If developers use the API, then we can make sure that when we modify the internals of the engine, their code will continue to work (although such changes might require re-indexing data.)
Lucene doesn't really have a well-defined API. Developers are expected to understand more of the inner workings of the engine and to construct the appropriate parts of the indexing pipeline. This may seem a bit daunting to the new user, but there are lots of samples and the Lucene community is very helpful. It's also important to note that the the Lucene developers are very serious about backward compatibility and versioning the files in the index.
One important aspect of engine usability is the workload that the engine imposes on the applications that use the engine. Minion tries to handle most of the housekeeping associated with indexing and searching documents. For example, Minion views all indexing as updating. Documents have unique keys, and when you index data using a key that's already in the index, then the older document is deleted before the new document is added to the index. Data from deleted documents is removed from the index when partitions are merged. Lucene requires the application to delete old documents before indexing new ones.
When Minion opens an index, it starts a thread that watches the list of partitions that are active in the index (the cleverly named "active list"). When this list changes, Minion updates the set of partitions that are used for running queries by loading any new partitions and closing any partitions that have been merged into larger partitions. Lucene requires the application to periodically reopen the Searcher to load changes to an index. In some circumstances, this can be a very expensive operation.
The engines also differ in their approaches to how a search engine is configured. In Lucene, configuration of the engine is done in source code. A developer selects an Analyzer, a Reader, a Directory, etc. and then compiles the program. Changing the configuration of the engine requires a recompile.
In Minion, the bulk of the configuration of the engine is done via an XML configuration file that specifies the properties associated with a number of the components that make up the system.
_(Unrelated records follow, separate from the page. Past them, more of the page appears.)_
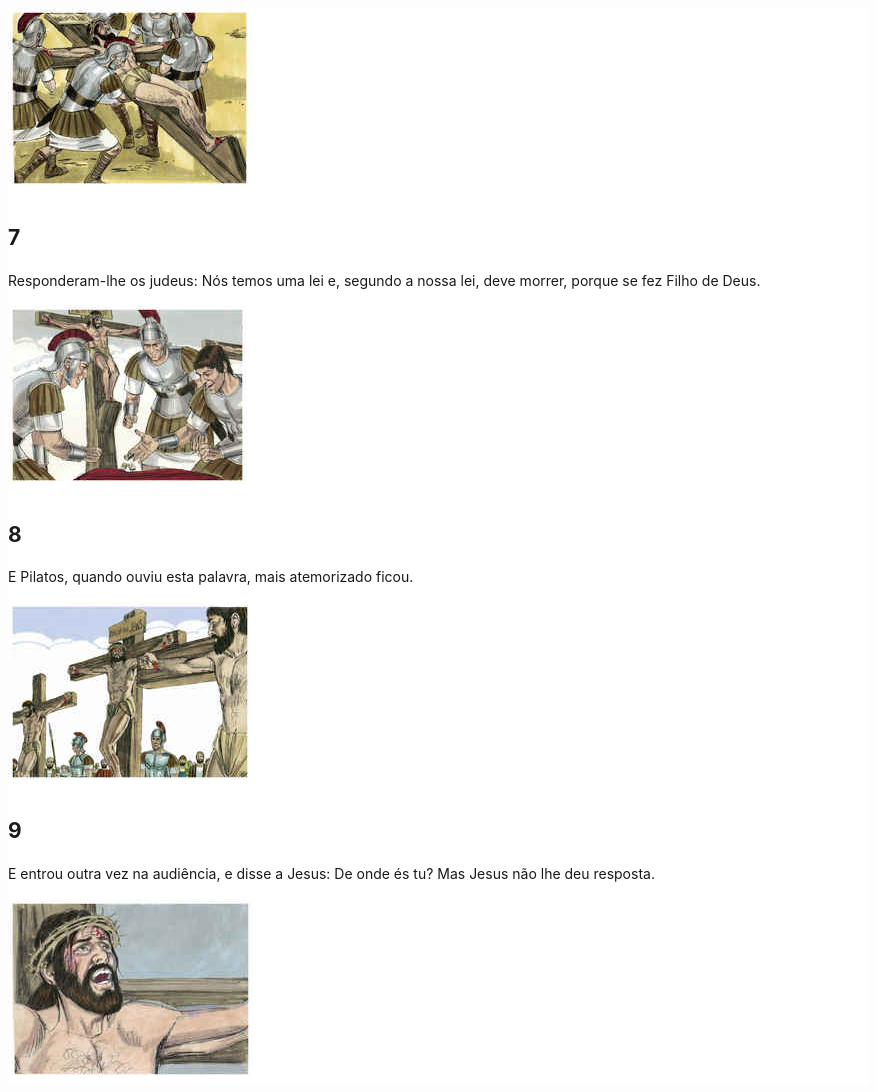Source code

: ![](../.img/Jo/19/6-0.jpg)

## 7
Responderam-lhe os judeus: Nós temos uma lei e, segundo a nossa lei, deve morrer, porque se fez Filho de Deus.

![](../.img/Jo/19/7-0.jpg)

## 8
E Pilatos, quando ouviu esta palavra, mais atemorizado ficou.

![](../.img/Jo/19/8-0.jpg)

## 9
E entrou outra vez na audiência, e disse a Jesus: De onde és tu? Mas Jesus não lhe deu resposta.

![](../.img/Jo/19/9-0.jpg)
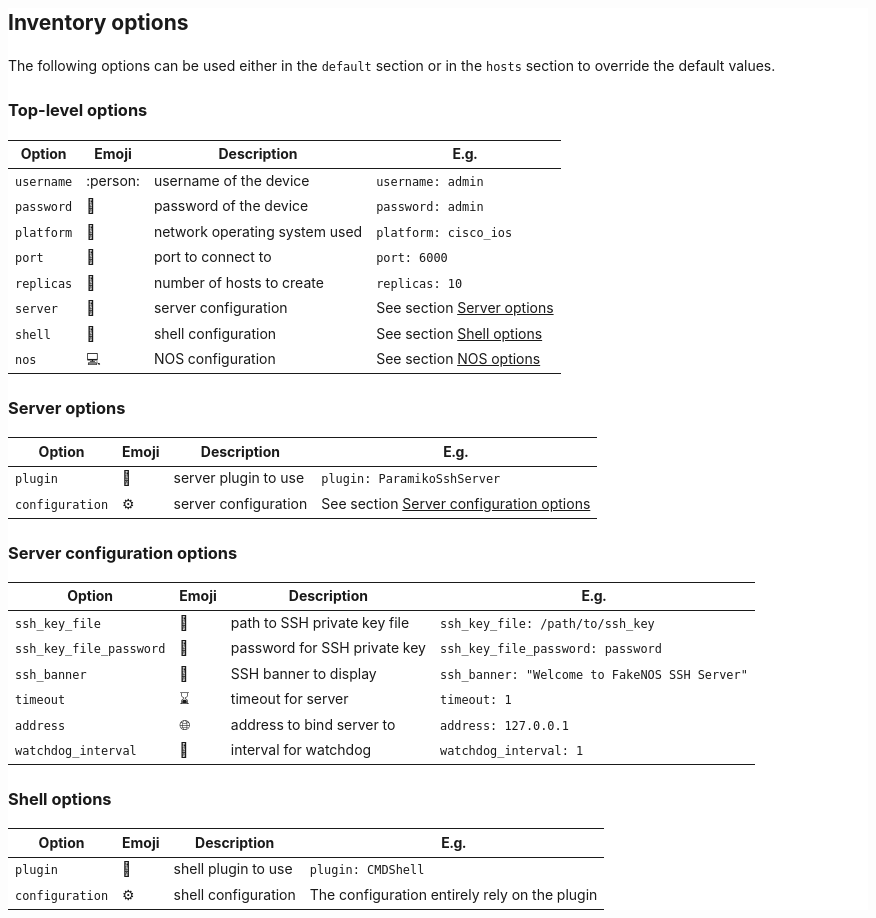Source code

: ## Inventory options
The following options can be used either in the `default` section or in the `hosts` section to override the default values.

### Top-level options

| Option        | Emoji         | Description                        | E.g.                                            |
| --------------| ------------- | ---------------------------------- | ----------------------------------------------- |
| `username`    | :person:      | username of the device             | `username: admin`                               |
| `password`    | :key:         | password of the device             | `password: admin`                               |
| `platform`    | :station:     | network operating system used      | `platform: cisco_ios`                           |
| `port`        | :ship:        | port to connect to                 | `port: 6000`                                    |
| `replicas`    | :repeat:      | number of hosts to create          | `replicas: 10`                                  |
| `server`      | :satellite:   | server configuration               | See section [Server options](#server-options)   |
| `shell`       | :shell:       | shell configuration                | See section [Shell options](#shell-options)     |
| `nos`         | :computer:    | NOS configuration                  | See section [NOS options](#nos-options)         |

### Server options

| Option                    | Emoji                     | Description                           | E.g.                                                                      |
| ------------------------- | ------------------------- | ------------------------------------- | ------------------------------------------------------------------------- |
| `plugin`                  | :electric_plug:           | server plugin to use                  | `plugin: ParamikoSshServer`                                               |
| `configuration`           | :gear:                    | server configuration                  | See section [Server configuration options](#server-configuration-options) |

### Server configuration options

| Option                    | Emoji                     | Description                           | E.g.                                           |
| ------------------------- | ------------------------- | ------------------------------------- | ---------------------------------------------- |
| `ssh_key_file`            | :key:                     | path to SSH private key file          | `ssh_key_file: /path/to/ssh_key`               |
| `ssh_key_file_password`   | :key:                     | password for SSH private key          | `ssh_key_file_password: password`              |
| `ssh_banner`              | :scroll:                  | SSH banner to display                 | `ssh_banner: "Welcome to FakeNOS SSH Server"`  |
| `timeout`                 | :hourglass:               | timeout for server                    | `timeout: 1`                                   |
| `address`                 | :globe_with_meridians:    | address to bind server to             | `address: 127.0.0.1`                           |
| `watchdog_interval`       | :dog:                     | interval for watchdog                 | `watchdog_interval: 1`                         |


### Shell options

| Option                    | Emoji                     | Description                           | E.g.                                                                    |
| ------------------------- | ------------------------- | ------------------------------------- | ----------------------------------------------------------------------- |
| `plugin`                  | :electric_plug:           | shell plugin to use                   | `plugin: CMDShell`                                                      |
| `configuration`           | :gear:                    | shell configuration                   | The configuration entirely rely on the plugin                           |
This allows for quick reconfiguration of the engine for experimental runs, changing cache sizes for dictionaries, and so on. The configuration system that we're using is a modification of the one used for the Sphinx 4 speech recognition system. Most of our changes have been around adding capabilities to the configuration system. For example, we allow components to inherit properties from other components and we provide for transparently handling registering and fetching components from a Jini service registrar.
While this is a fundamental difference, it's not clear that one approach is more useful than the other, especially in situations where the engine will be configured by the developers and delivered to end users as part of a product.
The flexibility could be useful in situations where one would, for example, like to try different term weighting functions on a given collection to see which is the most suitable for a given application. For Minion, this requires only a few small configuration files to use as input for the indexing application.